ドラマ「太陽の子」の原子核実験について、劇中にも登場した荒勝 文策(あらかつ ぶんさく)博士をメインにしたドキュメンタリー。

件のドラマでは、京大研究室の若き研究者たちの実験の様子などがリアルに描かれていた。そもそもその実験は荒勝博士が海軍から依頼され、爆弾を作るというよりは「純粋な原子核物理学の研究」として氏が引き受けたものだった。

だから終戦後に米国側が日本の核爆弾研究の有無を調査に来たとき、荒勝氏は自分たちの研究資料を包み隠さず見せたのだ。

にもかかわらず、米国の調査団は実験設備を破壊し、長年積み重ねた研究資料まで没収した。実直な荒勝氏の落胆は、いかばかりだっただろうか。荒勝氏と直接そのやりとりをした米国担当者は「軍の司令でやむを得なかったとはいえ、その行動を恥じて後悔している」と、後に語ったという。
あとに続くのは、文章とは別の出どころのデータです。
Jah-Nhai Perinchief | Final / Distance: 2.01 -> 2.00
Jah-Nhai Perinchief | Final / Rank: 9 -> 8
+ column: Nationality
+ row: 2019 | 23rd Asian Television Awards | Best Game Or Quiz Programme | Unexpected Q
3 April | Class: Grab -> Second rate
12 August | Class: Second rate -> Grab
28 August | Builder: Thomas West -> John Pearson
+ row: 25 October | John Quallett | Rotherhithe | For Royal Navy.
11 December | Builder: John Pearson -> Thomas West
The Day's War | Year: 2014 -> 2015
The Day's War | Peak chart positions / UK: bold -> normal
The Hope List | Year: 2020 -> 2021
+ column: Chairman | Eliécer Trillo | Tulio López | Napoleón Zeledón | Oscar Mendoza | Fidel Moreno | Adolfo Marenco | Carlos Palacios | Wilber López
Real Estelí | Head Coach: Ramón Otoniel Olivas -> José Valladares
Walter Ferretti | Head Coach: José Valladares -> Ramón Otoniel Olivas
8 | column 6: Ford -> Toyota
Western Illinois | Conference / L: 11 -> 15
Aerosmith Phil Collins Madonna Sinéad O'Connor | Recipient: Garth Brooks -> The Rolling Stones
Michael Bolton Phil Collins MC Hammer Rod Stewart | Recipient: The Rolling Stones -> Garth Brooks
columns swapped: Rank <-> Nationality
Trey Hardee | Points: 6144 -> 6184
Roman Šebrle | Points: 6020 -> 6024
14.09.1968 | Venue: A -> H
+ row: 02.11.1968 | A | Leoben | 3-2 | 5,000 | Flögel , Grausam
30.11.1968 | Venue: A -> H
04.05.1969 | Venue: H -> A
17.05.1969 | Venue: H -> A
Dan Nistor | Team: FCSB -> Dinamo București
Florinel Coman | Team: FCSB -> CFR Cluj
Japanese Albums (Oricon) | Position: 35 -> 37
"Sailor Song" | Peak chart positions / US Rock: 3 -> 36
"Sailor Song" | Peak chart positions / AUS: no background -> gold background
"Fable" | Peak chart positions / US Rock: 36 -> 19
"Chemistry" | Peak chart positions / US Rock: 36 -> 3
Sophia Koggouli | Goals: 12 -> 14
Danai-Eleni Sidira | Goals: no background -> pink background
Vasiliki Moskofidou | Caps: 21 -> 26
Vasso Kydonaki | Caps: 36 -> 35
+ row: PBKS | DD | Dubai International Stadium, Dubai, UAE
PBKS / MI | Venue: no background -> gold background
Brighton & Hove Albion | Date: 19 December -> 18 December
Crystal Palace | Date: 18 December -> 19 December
また、荒勝氏は兵器開発につながりかねない危険な研究を引き受けた理由は「少しでも学生に研究をさせてやりたかった。兵隊にとられる研究者を減らしたかった」という主旨だったそうだ。

番組の中では他にも様々なエピソードが語られるが、印象的だったのは荒勝氏がドイツ留学時にアインシュタイン博士の授業を受け、自宅にお邪魔して語り合ったという事だ。さらに荒勝氏はアインシュタイン博士の事を「研究はもちろん、人格的にも桁違いに素晴らしい方だ」とベタ褒めしたという。

そしてもう一つ。終戦後広島の原爆について調査に行った荒勝氏の教え子たちが、1945年9月の枕崎台風の被害で亡くなったという話だ。せっかく終戦を迎えたのに、自然災害とはいえ巻き込まれて生命を失うなんて酷すぎると思った。

戦争について、原爆について、知らない事はまだまだある事を思い知らされた番組だった。世界中の優秀な科学者たちが力を合わせれば、兵器も作れるが平和も築けるはずだ。後者のために、その優秀な頭脳を活かして欲しいと切に願う。